Not all but most grandmothers I found are the best in the family. My Nana died like 15 yrs ago. Now my parents are dead, all grandparents and she was the only one I cried for when she died since she protected me when I was young from drunk parents.

Now I know I wouldn't be as good now if she never was in my life, might have been homeless or jumping from woman to woman on a weekly basis with NO standards at all on them.

You remember what she taught you and how you felt since that is a priceless memories no one can compete with. GOD will protect her now and she's probably watching you even now. I wake up at 4:30 in the morning with nothing to do.
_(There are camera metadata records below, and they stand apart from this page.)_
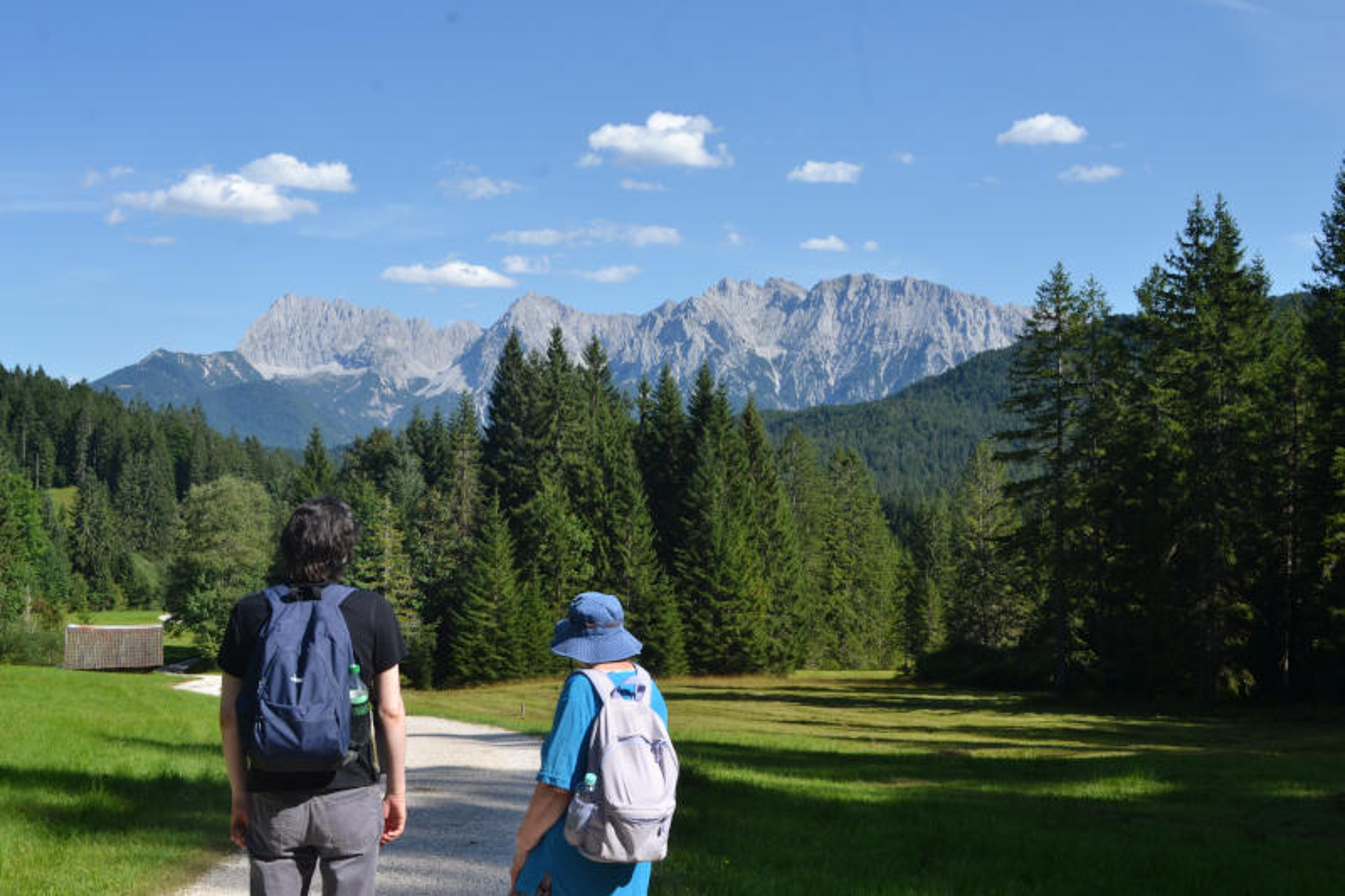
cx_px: 672
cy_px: 448
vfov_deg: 36.9
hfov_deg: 53.1
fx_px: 1345
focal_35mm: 36
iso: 100
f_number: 14
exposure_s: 1/80
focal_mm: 24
That is my Nana reminding me to be in the world since she woke up at that time even in her 80's she was up before the sun even thought about showing a ray of light in the morning. I remember her working at work then coming home "they lived next door" and taking care of the house after work, she set a great example to everyone though not everyone followed it.

Remember the smile she gave you when you were little, remember her laughing, remember the words she shared when she told you about the old days when she was young, on her wisdom she shared on being prepared, being clean, looking like a decent person and acting that way.

Those memories will get you through this, they'll also make you cry tears of sadness and joy since if it wasn't a great memory it wouldn't hurt so badly and it's all part of healing. Just ask GOD to care for her as a witness to her doing good in this world.